Yargıtay 18. Hukuk Dairesi, 22.12.2003 tarihli ve E. 2003/8423, K. 2003/10272 sayılı kararında ise, mülkiyetin devri yaptırımı için sadece mahkeme kararının varlığının yeterli olmadığı, bu kararın icrasının engellenmesi, ihtar ve ısrarın açıkça tespit edilmesi gerektiği ifade edilmiştir.

6.3. Para Cezasına İlişkin Başvurunun Usulü

Kat Mülkiyeti Kanunu’nun 33/3. maddesi uyarınca hâkim kararına uymayan kat maliki hakkında para cezası uygulanabilmesi için, bu talebin ayrı bir dilekçeyle yapılması ve bu dilekçenin yeni bir esasa kaydedilmesi gerekmektedir. Yargıtay 18. Hukuk Dairesi, 07.09.2015 tarihli ve E. 2015/9807, K. 2015/11983 sayılı kararında; hâkim kararına uymayan kişiye önceki dosya üzerinden ek karar yoluyla para cezası verilmesinin hukuken mümkün olmadığına hükmetmiştir. Bu nedenle para cezası talebi, önceki dava dosyasına dilekçe sunmakla değil, yeni bir dava açılarak ileri sürülmelidir.

6.4. Mülkiyetin Devri Davasında Ön Koşul: Kat Malikleri Kurulu Toplantısı

Kat Mülkiyeti Kanunu’nun 25. maddesi uyarınca bir bağımsız bölüm maliki hakkında mülkiyetin devrine zorlama talebiyle dava açılabilmesi için, öncelikle kat malikleri kurulunun toplanarak çekilmezlik hâlini ve mülkiyetin devri talebini değerlendirmesi gerekir. Yargıtay 18. Hukuk Dairesi, 30.11.2015 tarihli ve E. 2015/4105, K. 2015/17346 sayılı kararında; söz konusu kurul toplantısı yapılmadan, doğrudan dava açılmasının mümkün olmadığına hükmetmiştir.
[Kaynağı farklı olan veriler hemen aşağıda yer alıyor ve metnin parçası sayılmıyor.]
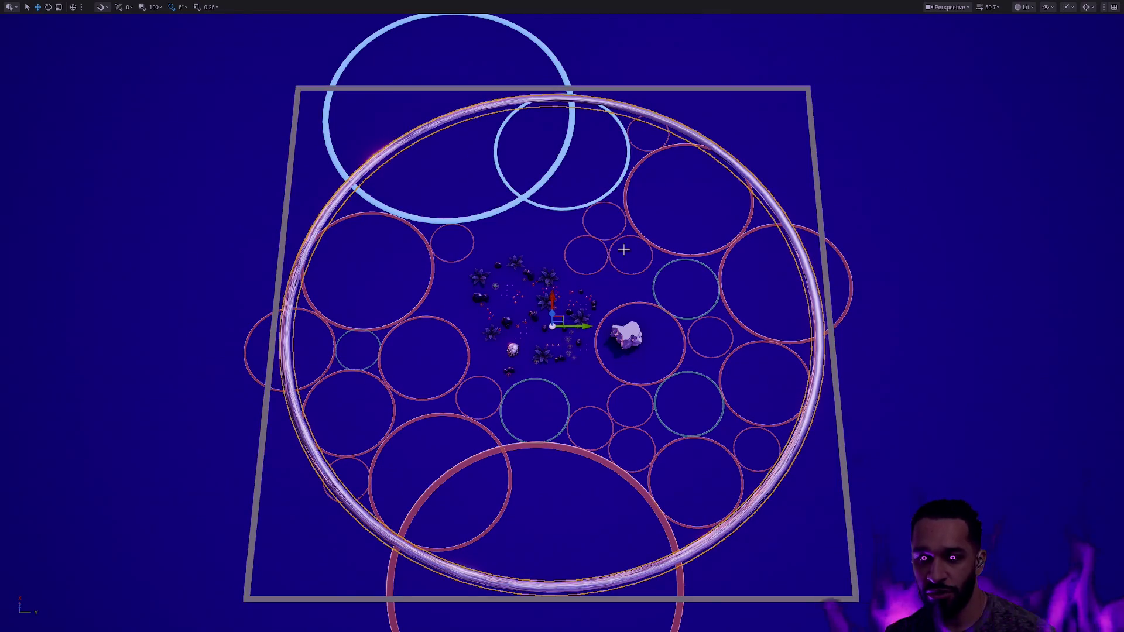
scroll(690, 317, "up", 3)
6.5. Mülkiyetin Devri Talebinde “Israr” Unsurunun Varlığı

Kat Mülkiyeti Kanunu’nun 25. maddesi uyarınca, bir kat malikinin mülkiyetinin devrine zorlama davası açılabilmesi için, yalnızca KMK m. 33 kapsamında verilen kararın kesinleşmiş olması ve bir yıl içinde bu kararın kendiliğinden yerine getirilmemesi yeterli değildir. Bu sürecin sonunda, ilgili kat malikinin mahkeme kararına rağmen hâlâ ihlalde ısrar ettiğinin somut biçimde ortaya konulması gerekir.
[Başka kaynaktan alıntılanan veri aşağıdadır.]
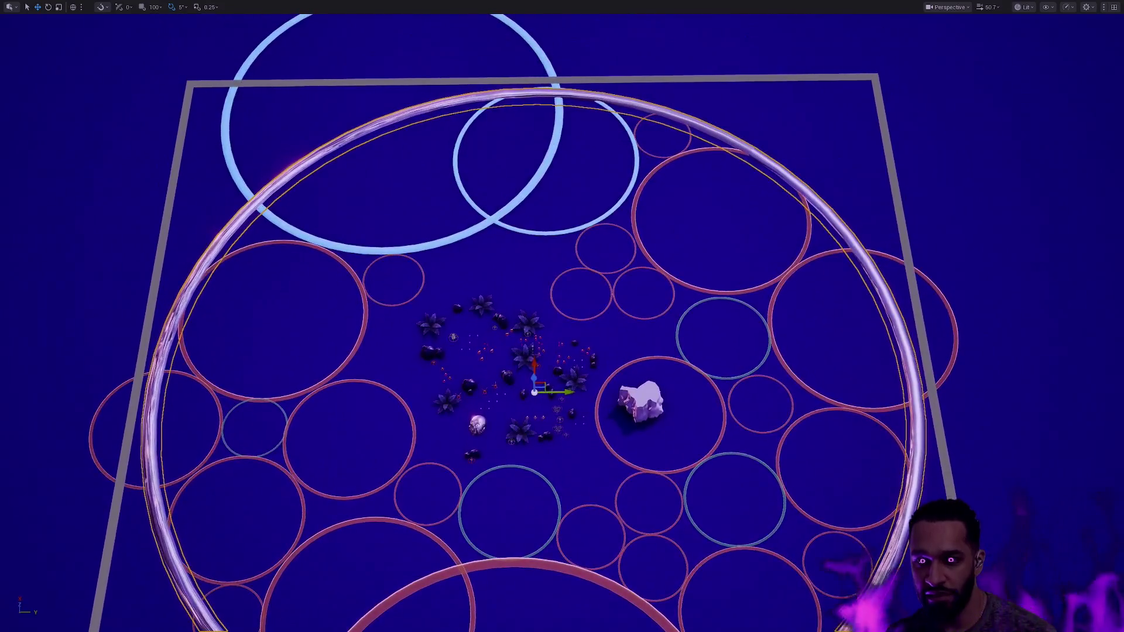
scroll(527, 323, "down", 3)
Yargıtay 18. Hukuk Dairesi, 22.12.2003 tarihli ve E. 2003/8423, K. 2003/10272 sayılı kararında; bu ısrar unsurunun var sayılabilmesi için, ilgili mahkeme kararının infazı amacıyla davalının usulüne uygun biçimde uyarılması veya icra takibi başlatılması gerektiğini açıkça belirtmiştir. Aksi takdirde, sırf kararın yerine getirilmemesi gerekçesiyle “ısrar” olgusunun gerçekleştiği kabul edilemez. Aksi yorumun, Anayasa ile güvence altına alınan mülkiyet hakkıyla bağdaşmayacağı ve KMK m. 25’in amacına da aykırı düşeceği vurgulanmıştır.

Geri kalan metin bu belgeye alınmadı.